Job item
Copy the data that follows, character for character, minus the pictures.

(Stored items)
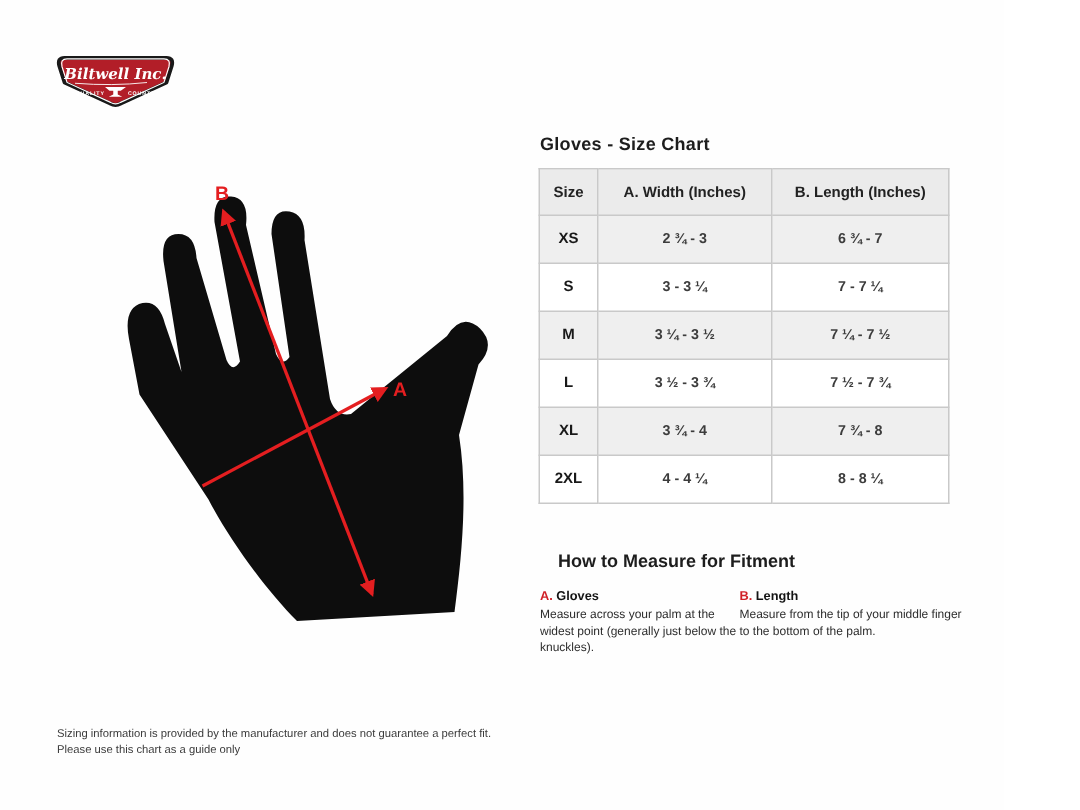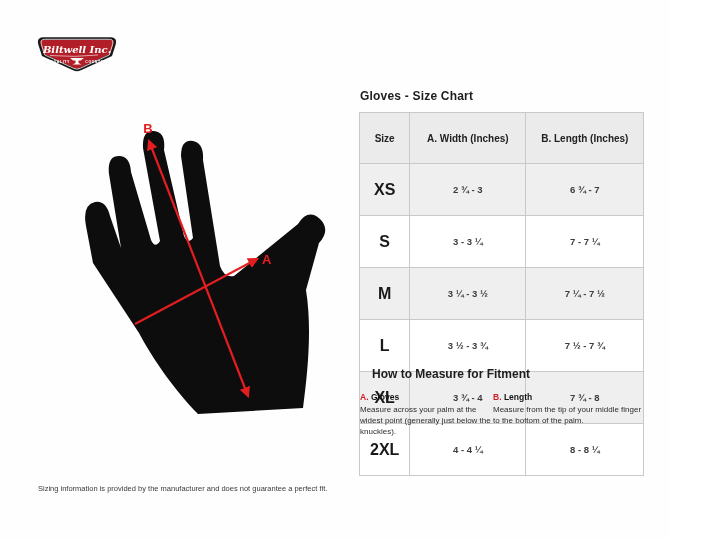--- a/index.html
+++ b/index.html
@@ -21,7 +21,7 @@
   }
   .size-table { position:absolute; left:359px; top:112px; border-collapse:collapse; }
   .size-table th, .size-table td {
-    border:1px solid #c9c9c9; text-align:center; vertical-align:middle; padding:10px;
+    border:1px solid #c9c9c9; text-align:center; vertical-align:middle; padding:0;
   }
   .size-table th { height:30px; font-size:10px; color:#222; background:#ebebeb; font-weight:bold; }
   .size-table td { height:31px; font-size:9.5px; color:#3c3c3c; font-weight:bold; background:#ffffff; }

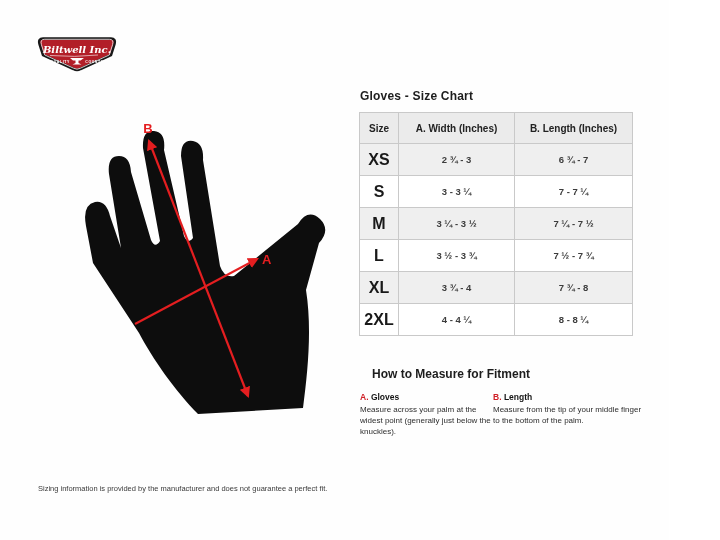--- a/index.html
+++ b/index.html
@@ -26,7 +26,7 @@
   .size-table th { height:30px; font-size:10px; color:#222; background:#ebebeb; font-weight:bold; }
   .size-table td { height:31px; font-size:9.5px; color:#3c3c3c; font-weight:bold; background:#ffffff; }
   .size-table tbody tr:nth-child(odd) td { background:#efefef; }
-  .size-table td.size-cell { font-size:16px; color:#191919; }
+  .size-table td.size-cell { font-size:10px; color:#191919; }
 
   
   .measure { position:absolute; left:360px; top:367px; width:288px; }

Final answer
--- a/index.html
+++ b/index.html
@@ -21,7 +21,7 @@
   }
   .size-table { position:absolute; left:359px; top:112px; border-collapse:collapse; }
   .size-table th, .size-table td {
-    border:1px solid #c9c9c9; text-align:center; vertical-align:middle; padding:10px;
+    border:1px solid #c9c9c9; text-align:center; vertical-align:middle; padding:0;
   }
   .size-table th { height:30px; font-size:10px; color:#222; background:#ebebeb; font-weight:bold; }
   .size-table td { height:31px; font-size:9.5px; color:#3c3c3c; font-weight:bold; background:#ffffff; }

--- a/index.html
+++ b/index.html
@@ -26,7 +26,7 @@
   .size-table th { height:30px; font-size:10px; color:#222; background:#ebebeb; font-weight:bold; }
   .size-table td { height:31px; font-size:9.5px; color:#3c3c3c; font-weight:bold; background:#ffffff; }
   .size-table tbody tr:nth-child(odd) td { background:#efefef; }
-  .size-table td.size-cell { font-size:16px; color:#191919; }
+  .size-table td.size-cell { font-size:10px; color:#191919; }
 
   
   .measure { position:absolute; left:360px; top:367px; width:288px; }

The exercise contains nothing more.